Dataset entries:
----

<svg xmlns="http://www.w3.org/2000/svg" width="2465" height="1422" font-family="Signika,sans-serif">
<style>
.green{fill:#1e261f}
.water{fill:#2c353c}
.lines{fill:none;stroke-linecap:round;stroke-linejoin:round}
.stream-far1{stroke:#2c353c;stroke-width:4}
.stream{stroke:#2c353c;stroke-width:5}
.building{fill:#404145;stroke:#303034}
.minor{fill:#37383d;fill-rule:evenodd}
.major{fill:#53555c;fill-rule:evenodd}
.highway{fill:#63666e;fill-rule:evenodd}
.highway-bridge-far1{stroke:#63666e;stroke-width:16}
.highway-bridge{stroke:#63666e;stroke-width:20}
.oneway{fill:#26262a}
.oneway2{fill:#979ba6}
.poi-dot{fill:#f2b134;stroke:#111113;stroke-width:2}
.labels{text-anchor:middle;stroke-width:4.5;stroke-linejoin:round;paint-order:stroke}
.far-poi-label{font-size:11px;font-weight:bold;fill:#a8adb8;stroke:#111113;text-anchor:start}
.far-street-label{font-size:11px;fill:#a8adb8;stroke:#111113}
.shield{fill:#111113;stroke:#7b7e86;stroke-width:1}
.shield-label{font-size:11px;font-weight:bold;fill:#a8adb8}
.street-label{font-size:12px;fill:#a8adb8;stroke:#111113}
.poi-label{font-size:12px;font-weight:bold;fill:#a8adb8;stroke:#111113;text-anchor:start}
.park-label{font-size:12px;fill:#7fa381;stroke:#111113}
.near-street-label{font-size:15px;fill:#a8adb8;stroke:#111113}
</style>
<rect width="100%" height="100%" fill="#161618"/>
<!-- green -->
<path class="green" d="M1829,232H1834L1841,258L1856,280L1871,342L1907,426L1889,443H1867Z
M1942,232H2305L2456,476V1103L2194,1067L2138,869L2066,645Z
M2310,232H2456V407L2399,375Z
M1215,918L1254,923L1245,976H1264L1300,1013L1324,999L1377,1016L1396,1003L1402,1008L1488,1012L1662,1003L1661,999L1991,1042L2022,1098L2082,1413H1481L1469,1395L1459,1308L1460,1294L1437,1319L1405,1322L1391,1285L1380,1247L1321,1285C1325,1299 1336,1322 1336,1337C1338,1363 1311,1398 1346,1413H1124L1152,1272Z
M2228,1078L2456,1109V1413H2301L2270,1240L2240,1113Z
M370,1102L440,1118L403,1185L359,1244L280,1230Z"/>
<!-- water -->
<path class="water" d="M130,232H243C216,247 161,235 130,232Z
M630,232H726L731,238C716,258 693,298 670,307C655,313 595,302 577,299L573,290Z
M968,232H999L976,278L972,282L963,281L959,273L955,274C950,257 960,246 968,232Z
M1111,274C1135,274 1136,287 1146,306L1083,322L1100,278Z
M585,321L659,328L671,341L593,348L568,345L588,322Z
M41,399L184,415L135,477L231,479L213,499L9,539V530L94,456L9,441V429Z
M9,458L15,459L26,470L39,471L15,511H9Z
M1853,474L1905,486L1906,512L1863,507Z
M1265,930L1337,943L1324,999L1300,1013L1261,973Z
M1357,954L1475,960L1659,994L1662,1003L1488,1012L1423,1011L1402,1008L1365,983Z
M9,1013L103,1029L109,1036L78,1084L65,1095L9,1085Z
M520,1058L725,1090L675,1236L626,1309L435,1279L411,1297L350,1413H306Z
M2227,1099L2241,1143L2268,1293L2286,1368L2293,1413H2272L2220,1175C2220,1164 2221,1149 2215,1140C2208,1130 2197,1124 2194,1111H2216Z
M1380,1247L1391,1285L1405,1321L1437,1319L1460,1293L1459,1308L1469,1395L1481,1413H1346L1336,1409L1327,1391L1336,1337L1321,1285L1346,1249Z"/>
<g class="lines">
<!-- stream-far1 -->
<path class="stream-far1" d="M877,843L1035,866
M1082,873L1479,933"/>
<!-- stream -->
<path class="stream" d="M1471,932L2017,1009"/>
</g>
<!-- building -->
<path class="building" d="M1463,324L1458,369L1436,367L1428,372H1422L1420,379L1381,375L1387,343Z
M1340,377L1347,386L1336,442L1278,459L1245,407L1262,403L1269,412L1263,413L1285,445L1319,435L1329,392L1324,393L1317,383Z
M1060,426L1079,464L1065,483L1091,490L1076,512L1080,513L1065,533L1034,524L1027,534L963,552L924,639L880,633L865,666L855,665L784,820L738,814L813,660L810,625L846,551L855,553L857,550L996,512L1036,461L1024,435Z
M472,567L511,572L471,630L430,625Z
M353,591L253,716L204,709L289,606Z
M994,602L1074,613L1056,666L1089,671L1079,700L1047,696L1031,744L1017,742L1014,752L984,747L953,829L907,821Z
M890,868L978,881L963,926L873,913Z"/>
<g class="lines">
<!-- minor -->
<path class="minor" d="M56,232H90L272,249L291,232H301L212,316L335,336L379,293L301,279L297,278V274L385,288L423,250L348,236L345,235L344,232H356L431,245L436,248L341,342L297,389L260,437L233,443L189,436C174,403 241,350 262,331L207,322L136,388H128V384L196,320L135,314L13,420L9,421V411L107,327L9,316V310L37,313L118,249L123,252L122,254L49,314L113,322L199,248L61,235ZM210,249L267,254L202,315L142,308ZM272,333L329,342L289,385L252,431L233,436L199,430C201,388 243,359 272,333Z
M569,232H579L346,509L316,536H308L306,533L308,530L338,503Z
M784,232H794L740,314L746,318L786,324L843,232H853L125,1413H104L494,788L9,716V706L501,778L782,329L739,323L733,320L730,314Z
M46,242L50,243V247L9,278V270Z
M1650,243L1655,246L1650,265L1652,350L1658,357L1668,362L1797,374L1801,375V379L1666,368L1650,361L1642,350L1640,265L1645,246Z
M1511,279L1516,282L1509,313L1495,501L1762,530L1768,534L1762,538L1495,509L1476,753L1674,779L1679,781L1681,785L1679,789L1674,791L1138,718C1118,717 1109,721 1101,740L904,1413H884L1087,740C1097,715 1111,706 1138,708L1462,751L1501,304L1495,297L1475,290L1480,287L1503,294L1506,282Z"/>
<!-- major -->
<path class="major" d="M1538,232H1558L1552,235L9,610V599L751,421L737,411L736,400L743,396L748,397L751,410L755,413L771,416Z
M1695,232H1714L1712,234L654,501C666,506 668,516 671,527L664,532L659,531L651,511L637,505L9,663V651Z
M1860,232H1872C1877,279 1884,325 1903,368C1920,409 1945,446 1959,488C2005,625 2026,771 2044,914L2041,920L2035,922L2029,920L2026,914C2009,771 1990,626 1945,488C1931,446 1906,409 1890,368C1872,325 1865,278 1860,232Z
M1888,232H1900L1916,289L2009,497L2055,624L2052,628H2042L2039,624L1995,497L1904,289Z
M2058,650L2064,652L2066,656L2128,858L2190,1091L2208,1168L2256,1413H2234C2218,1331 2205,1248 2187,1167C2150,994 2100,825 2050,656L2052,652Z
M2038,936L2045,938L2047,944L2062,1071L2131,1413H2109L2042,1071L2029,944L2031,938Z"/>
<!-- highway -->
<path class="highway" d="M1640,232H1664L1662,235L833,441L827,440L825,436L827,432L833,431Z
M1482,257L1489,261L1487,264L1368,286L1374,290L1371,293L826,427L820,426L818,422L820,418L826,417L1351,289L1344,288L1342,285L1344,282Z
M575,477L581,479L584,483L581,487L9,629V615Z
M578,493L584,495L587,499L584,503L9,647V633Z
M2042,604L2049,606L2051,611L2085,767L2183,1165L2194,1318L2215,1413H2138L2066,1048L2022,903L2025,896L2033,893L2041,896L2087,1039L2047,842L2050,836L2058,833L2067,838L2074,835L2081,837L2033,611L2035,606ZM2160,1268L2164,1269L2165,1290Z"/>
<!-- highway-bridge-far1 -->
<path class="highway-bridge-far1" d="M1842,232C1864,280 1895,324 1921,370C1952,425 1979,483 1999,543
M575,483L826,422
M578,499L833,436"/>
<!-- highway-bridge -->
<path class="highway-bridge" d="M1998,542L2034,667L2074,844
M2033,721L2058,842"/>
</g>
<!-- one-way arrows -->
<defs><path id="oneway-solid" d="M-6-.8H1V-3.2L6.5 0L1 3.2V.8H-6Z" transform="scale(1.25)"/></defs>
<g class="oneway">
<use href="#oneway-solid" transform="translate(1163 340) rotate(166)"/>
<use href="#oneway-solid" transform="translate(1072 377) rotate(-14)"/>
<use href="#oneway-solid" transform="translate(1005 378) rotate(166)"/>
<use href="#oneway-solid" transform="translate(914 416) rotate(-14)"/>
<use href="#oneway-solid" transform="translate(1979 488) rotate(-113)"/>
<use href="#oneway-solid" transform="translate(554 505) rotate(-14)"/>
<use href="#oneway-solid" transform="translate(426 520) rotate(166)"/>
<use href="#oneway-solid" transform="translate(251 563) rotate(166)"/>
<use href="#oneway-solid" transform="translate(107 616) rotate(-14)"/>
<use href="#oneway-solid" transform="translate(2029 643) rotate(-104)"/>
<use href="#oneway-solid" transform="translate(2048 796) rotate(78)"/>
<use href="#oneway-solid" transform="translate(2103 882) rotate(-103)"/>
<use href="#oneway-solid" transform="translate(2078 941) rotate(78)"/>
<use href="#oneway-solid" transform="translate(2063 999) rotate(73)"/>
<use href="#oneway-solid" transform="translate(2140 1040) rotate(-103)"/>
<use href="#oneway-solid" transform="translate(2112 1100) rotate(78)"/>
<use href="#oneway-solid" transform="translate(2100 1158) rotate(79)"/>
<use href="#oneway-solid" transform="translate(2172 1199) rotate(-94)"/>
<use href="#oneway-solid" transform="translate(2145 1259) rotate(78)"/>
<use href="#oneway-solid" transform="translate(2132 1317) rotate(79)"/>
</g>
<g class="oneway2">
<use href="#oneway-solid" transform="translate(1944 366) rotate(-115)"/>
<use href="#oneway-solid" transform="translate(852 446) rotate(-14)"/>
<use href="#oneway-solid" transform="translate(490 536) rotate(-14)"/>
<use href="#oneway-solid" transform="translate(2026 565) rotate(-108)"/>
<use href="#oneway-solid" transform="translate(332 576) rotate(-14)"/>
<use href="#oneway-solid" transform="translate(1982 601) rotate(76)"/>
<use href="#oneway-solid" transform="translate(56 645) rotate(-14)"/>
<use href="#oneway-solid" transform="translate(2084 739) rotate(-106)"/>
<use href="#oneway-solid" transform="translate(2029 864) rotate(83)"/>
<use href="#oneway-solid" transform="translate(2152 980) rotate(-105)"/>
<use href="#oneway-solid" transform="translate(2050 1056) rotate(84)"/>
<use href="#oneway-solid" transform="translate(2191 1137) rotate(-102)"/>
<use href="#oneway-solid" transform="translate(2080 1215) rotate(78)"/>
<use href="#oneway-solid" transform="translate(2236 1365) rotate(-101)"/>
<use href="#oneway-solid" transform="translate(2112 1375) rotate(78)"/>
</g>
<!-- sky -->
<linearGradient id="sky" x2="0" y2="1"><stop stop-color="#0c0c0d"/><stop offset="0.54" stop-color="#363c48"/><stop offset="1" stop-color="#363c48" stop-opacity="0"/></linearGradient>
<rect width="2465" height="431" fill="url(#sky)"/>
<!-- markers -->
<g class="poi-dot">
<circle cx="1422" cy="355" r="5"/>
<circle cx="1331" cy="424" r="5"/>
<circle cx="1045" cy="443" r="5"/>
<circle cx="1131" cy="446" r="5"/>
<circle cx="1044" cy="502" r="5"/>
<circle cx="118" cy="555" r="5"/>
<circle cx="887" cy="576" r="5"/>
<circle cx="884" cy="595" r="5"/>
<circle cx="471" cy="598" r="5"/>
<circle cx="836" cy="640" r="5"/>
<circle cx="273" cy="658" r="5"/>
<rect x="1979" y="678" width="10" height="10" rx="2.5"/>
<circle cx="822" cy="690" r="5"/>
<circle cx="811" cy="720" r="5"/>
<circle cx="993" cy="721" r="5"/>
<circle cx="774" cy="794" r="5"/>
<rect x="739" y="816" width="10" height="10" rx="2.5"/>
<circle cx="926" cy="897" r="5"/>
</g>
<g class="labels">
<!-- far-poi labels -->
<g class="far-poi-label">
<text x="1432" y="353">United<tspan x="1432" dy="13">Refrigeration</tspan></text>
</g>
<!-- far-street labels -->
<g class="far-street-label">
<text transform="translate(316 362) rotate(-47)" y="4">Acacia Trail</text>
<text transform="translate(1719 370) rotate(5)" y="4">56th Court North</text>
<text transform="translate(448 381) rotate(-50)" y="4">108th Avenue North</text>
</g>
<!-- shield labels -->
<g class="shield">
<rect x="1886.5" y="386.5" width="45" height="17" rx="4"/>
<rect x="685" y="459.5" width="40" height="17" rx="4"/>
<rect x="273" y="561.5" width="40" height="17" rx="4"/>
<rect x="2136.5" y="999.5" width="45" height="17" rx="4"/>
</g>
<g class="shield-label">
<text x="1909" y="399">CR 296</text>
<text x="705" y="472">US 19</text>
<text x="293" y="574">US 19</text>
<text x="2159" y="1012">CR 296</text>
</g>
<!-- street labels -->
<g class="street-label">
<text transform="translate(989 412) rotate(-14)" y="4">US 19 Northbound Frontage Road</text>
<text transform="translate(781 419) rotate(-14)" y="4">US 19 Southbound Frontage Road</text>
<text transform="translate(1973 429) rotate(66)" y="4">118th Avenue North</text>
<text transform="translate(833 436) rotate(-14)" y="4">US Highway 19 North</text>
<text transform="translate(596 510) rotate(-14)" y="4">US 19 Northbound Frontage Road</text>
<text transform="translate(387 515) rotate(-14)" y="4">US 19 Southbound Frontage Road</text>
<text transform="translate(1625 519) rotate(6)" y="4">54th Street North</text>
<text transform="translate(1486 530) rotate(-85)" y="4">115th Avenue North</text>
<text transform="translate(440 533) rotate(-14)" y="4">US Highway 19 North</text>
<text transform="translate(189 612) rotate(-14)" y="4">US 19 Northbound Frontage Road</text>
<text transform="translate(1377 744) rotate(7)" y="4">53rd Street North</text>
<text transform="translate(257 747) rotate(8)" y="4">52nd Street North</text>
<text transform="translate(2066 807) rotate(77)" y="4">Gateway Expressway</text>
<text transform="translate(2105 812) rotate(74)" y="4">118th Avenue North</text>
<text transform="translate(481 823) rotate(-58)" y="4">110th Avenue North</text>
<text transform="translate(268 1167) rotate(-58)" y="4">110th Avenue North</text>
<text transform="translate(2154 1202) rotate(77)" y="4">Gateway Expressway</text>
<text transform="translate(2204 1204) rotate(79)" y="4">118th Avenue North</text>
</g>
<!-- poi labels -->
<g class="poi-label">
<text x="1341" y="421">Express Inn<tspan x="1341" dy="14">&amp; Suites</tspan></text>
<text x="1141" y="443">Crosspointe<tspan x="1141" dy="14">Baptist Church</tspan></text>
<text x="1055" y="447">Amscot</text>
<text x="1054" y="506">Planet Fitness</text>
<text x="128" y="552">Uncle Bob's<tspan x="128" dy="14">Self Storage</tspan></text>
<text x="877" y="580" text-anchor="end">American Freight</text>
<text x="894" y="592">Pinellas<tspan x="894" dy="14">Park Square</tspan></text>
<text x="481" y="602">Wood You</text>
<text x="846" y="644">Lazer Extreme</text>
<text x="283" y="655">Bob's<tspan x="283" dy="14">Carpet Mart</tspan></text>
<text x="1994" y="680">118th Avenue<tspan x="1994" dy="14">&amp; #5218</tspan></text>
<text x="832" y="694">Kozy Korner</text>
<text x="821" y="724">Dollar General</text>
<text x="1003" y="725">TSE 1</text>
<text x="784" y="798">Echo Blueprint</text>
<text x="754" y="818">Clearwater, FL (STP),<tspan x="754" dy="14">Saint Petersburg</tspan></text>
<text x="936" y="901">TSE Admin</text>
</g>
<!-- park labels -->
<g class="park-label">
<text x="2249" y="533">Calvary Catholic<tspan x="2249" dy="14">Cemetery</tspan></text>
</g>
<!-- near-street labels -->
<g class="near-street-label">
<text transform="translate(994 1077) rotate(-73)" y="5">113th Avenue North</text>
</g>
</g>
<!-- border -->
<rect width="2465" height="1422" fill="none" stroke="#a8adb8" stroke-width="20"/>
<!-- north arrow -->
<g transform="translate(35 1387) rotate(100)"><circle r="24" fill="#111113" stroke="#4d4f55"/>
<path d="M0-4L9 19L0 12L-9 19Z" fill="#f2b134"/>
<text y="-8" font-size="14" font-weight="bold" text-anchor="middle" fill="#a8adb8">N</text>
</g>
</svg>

----

YOUR GOAL:
Please give the number of lines in the entries that contain the word "linejoin", and nothing besides it.

RESULT:
2